[start INFORMATION SHOWN]
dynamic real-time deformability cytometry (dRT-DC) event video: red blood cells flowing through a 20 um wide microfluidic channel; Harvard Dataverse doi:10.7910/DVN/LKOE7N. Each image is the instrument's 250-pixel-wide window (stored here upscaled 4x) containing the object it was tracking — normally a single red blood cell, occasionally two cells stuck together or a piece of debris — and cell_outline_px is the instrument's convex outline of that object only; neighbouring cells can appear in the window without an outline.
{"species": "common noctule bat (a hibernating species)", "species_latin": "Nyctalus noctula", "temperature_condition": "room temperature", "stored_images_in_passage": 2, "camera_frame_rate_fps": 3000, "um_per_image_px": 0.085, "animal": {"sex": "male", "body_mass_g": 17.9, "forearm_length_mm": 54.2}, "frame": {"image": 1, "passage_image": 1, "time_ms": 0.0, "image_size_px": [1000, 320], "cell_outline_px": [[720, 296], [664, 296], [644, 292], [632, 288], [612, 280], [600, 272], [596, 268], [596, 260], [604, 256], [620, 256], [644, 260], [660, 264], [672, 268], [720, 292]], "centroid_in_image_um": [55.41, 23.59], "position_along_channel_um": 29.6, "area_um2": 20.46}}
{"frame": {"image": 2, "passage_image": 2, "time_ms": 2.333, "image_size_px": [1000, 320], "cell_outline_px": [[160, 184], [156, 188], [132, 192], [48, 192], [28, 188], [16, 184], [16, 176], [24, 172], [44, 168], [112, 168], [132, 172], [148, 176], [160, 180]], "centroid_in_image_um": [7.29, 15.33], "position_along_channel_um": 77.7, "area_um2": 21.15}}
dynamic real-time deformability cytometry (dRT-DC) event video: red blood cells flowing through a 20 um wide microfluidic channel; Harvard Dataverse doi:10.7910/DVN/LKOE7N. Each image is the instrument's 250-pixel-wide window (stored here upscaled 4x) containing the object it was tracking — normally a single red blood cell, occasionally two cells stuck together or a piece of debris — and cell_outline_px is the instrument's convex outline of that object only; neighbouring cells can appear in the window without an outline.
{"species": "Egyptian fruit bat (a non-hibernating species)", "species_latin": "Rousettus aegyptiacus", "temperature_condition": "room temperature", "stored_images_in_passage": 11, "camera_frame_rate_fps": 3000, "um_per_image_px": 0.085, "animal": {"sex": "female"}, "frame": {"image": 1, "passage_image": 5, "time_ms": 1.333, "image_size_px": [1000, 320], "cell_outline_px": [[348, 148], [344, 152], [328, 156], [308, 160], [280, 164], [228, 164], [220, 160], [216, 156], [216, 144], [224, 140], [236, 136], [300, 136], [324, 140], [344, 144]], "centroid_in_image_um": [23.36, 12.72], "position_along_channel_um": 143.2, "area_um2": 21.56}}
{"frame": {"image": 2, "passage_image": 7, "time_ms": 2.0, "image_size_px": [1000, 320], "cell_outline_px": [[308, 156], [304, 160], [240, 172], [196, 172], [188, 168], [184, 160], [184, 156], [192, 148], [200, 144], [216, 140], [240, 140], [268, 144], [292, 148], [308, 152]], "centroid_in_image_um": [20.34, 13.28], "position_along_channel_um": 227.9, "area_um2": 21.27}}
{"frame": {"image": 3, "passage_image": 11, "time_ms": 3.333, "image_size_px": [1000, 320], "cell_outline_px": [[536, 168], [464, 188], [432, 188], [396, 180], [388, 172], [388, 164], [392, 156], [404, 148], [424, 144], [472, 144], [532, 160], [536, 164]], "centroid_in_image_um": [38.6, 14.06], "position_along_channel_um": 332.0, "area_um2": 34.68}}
[end INFORMATION SHOWN]
Above are the records; retype every one exactly.

* **RESULT**:
dynamic real-time deformability cytometry (dRT-DC) event video: red blood cells flowing through a 20 um wide microfluidic channel; Harvard Dataverse doi:10.7910/DVN/LKOE7N. Each image is the instrument's 250-pixel-wide window (stored here upscaled 4x) containing the object it was tracking — normally a single red blood cell, occasionally two cells stuck together or a piece of debris — and cell_outline_px is the instrument's convex outline of that object only; neighbouring cells can appear in the window without an outline.
{"species": "common noctule bat (a hibernating species)", "species_latin": "Nyctalus noctula", "temperature_condition": "room temperature", "stored_images_in_passage": 2, "camera_frame_rate_fps": 3000, "um_per_image_px": 0.085, "animal": {"sex": "male", "body_mass_g": 17.9, "forearm_length_mm": 54.2}, "frame": {"image": 1, "passage_image": 1, "time_ms": 0.0, "image_size_px": [1000, 320], "cell_outline_px": [[720, 296], [664, 296], [644, 292], [632, 288], [612, 280], [600, 272], [596, 268], [596, 260], [604, 256], [620, 256], [644, 260], [660, 264], [672, 268], [720, 292]], "centroid_in_image_um": [55.41, 23.59], "position_along_channel_um": 29.6, "area_um2": 20.46}}
{"frame": {"image": 2, "passage_image": 2, "time_ms": 2.333, "image_size_px": [1000, 320], "cell_outline_px": [[160, 184], [156, 188], [132, 192], [48, 192], [28, 188], [16, 184], [16, 176], [24, 172], [44, 168], [112, 168], [132, 172], [148, 176], [160, 180]], "centroid_in_image_um": [7.29, 15.33], "position_along_channel_um": 77.7, "area_um2": 21.15}}
dynamic real-time deformability cytometry (dRT-DC) event video: red blood cells flowing through a 20 um wide microfluidic channel; Harvard Dataverse doi:10.7910/DVN/LKOE7N. Each image is the instrument's 250-pixel-wide window (stored here upscaled 4x) containing the object it was tracking — normally a single red blood cell, occasionally two cells stuck together or a piece of debris — and cell_outline_px is the instrument's convex outline of that object only; neighbouring cells can appear in the window without an outline.
{"species": "Egyptian fruit bat (a non-hibernating species)", "species_latin": "Rousettus aegyptiacus", "temperature_condition": "room temperature", "stored_images_in_passage": 11, "camera_frame_rate_fps": 3000, "um_per_image_px": 0.085, "animal": {"sex": "female"}, "frame": {"image": 1, "passage_image": 5, "time_ms": 1.333, "image_size_px": [1000, 320], "cell_outline_px": [[348, 148], [344, 152], [328, 156], [308, 160], [280, 164], [228, 164], [220, 160], [216, 156], [216, 144], [224, 140], [236, 136], [300, 136], [324, 140], [344, 144]], "centroid_in_image_um": [23.36, 12.72], "position_along_channel_um": 143.2, "area_um2": 21.56}}
{"frame": {"image": 2, "passage_image": 7, "time_ms": 2.0, "image_size_px": [1000, 320], "cell_outline_px": [[308, 156], [304, 160], [240, 172], [196, 172], [188, 168], [184, 160], [184, 156], [192, 148], [200, 144], [216, 140], [240, 140], [268, 144], [292, 148], [308, 152]], "centroid_in_image_um": [20.34, 13.28], "position_along_channel_um": 227.9, "area_um2": 21.27}}
{"frame": {"image": 3, "passage_image": 11, "time_ms": 3.333, "image_size_px": [1000, 320], "cell_outline_px": [[536, 168], [464, 188], [432, 188], [396, 180], [388, 172], [388, 164], [392, 156], [404, 148], [424, 144], [472, 144], [532, 160], [536, 164]], "centroid_in_image_um": [38.6, 14.06], "position_along_channel_um": 332.0, "area_um2": 34.68}}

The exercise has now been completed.